My favorite local coffee shop has offered free 802.11 since before the term "WiFi" existed, and still has functional Ethernet jacks beside the tables that are left over from the time before anything wireless was common. I'd like to suggest that they've got more invested their network than any particular Starbucks, that the coffee is better and cheaper, and that the barristas are more nubile. Oh, and it's air conditioned, too. ;)
Someone please enlighten me.
Kid-proof tablet..
This is a great announcement for those that consider Starbucks the only "real" cafe in their vicinity, i.e. suburban areas. Before I started branching out for different places to work at, I thought the same way: Starbucks has huge sit-downs with tons of outlets and decent coffee, so why should I have to look anywhere else?

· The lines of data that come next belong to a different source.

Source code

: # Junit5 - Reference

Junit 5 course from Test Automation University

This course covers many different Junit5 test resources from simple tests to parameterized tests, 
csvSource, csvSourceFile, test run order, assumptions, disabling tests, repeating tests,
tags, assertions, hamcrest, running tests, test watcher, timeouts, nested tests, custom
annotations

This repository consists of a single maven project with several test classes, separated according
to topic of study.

This year, however, I've learned how far from the truth that notion really is. While I still stop at some Starbucks places sometimes when I'm on the move, I always prefer to do my work at a smaller, more personal cafe. They are usually much smaller than Starbucks and are definitely not as widespread., but the key is that they usually serve REAL food (in fact, some coffee shop owners grow their own fruits/vegetables in the cafe's backyard) and REALLY good coffee at cheaper prices. Additionally, the handful of people that run these cafes actually like their jobs, which I'd wager is probably because the patrons of such coffee houses are not the type that only care about getting their morning fix, regardless of their attitude. (They are almost universally Mac users, though.) It also helps that these places almost always have free Wi-Fi and MUCH better music selections.
I know I'm already way off-base (go ahead and mod me down if you think so, though if you've read this far, why would you?), but it also saddens me how Starbucks managed to turn the cafe into a McDonald's like franchise, drive-thrus, working conditions and all. From the many baristas that I've shot the shit with, their jobs really suck and are akin to working at McDonald's (minus the low pay and usually inept managers), which is exactly OPPOSITE to the way working at cafes should be. They're experimenting with starting a new tea house branch; I wonder how that'll work for them in the long run.
Nonetheless, free Wi-Fi is always good Wi-Fi.
Probably not all that relevant to this discussion, but my SG$0.02.
All the Starbucks branches here in Singapore have free WiFi provided you register first, it's part of the government's Wireless@SG initiative, which I can forgive the corny 1990s name for because it Just Works. The irony is this free internet is faster and more reliable than the ADSL I was paying a small fortune for back in Australia!
There's a huge coffee shop culture here. It's really fascinating to see Starbucks (and Coffee Bean, and Killiney etc), even at 11pm they're absolutely packed with students studying on their MacBooks and business folk frantically typing away. I asked a few local friends why, and mostly it's because apartments here are so small an overpriced cup of coffee is a small price to pay for a comfy chair, relaxing music and a place to do some work on the Internets without your siblings making noise in your ear.
Cheers, ~ Ruben
A few years ago, there was a modernistic little tea shop in Palo Alto which not only had free WiFi, but electric outlets at every table. So the place was full of people with laptops. It was very quiet. Nobody talked.
They didn't buy much, though. The woman behind the counter had so little to do that she was usually reading (a book, not a screen, typically some 19th century classic; she was a philosophy major.) The place lasted about six months. Then it went over to being a coffee bar. That didn't work either. Now it's a yogurt place, with few tables and no available power outlets.
...so all of the Apple fanbois can position themselves in such a way as to reflect the light from the little silver apple directly into the eyes of customers coming into the store.
Gentoo Linux - another day, another USE flag.